November 2, 2010
FINDING THE NEXT CAMERON:
Third Way fights for role in party (JAMES HOHMANN, 11/2/10, Politico)
“The party is about to come to a major fork in the road,” said Jonathan Cowan, Third Way’s president. “A left turn at this juncture is a turn toward permanent minority status.”The group’s efforts reflect the underlying tension President Barack Obama faces as he heads into the last two years of his first term. Liberals say there’s an enthusiasm gap with Republicans because Democrats are disappointed that the party was too timid about the size of the stimulus, compromised on the public option in health care reform and ran away from its accomplishments. Those closer to the middle say a more moderate face for the party is the only hope to win back independents, reelect Obama and retake the House in 2012, assuming it is lost Tuesday.
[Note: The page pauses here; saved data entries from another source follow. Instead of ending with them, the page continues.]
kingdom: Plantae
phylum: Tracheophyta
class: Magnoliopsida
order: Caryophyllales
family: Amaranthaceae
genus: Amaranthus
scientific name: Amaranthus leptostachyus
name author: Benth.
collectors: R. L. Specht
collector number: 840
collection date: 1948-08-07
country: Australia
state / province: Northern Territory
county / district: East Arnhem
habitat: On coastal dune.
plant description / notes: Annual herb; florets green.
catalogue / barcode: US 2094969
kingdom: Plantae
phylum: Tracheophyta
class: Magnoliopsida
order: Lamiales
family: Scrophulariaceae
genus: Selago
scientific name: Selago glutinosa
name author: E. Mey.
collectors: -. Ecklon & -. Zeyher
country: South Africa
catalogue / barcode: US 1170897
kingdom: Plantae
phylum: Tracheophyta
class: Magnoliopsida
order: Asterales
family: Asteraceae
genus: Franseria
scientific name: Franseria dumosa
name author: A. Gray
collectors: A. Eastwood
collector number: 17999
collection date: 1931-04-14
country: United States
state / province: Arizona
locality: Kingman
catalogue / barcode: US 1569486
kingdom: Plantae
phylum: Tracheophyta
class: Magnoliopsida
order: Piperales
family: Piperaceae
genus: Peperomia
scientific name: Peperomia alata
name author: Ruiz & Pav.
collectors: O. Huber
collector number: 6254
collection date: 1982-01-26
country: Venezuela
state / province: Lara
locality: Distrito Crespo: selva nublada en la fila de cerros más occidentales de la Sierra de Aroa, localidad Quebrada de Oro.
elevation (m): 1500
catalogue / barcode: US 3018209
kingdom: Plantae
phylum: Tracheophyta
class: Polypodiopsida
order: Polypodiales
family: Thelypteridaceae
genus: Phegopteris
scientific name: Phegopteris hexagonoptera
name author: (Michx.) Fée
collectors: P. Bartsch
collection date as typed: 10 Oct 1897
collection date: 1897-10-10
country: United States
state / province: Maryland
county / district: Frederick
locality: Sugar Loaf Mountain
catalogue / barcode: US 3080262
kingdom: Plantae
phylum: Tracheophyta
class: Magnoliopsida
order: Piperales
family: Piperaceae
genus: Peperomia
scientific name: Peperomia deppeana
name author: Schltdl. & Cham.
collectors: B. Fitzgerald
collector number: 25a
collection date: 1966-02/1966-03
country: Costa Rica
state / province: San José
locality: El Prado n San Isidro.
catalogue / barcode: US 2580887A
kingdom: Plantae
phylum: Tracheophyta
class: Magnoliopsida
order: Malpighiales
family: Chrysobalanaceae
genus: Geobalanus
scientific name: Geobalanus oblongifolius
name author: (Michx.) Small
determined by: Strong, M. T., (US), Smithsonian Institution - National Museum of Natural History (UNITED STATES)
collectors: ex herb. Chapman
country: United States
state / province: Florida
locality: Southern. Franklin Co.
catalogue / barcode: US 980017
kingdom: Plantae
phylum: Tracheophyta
Cowan’s group wants to play a role in 2011 akin to the Democratic Leadership Council’s in 1995. Then, the last time Democrats lost the House, President Bill Clinton’s willingness to “triangulate” between traditional Democratic orthodoxies and the Republicans who controlled Congress led to welfare reform, community policing and a slew of smaller accomplishments that helped propel Clinton to a second term.
Politics is rather uniform across the Anglosphere. You ride a Third Way reformer to power but the ideologues within the party eventually cripple or turn on him. If the other party has a leader sufficiently similar to him they are poised to replace you when you finally kill the king. Then the whole process resumes.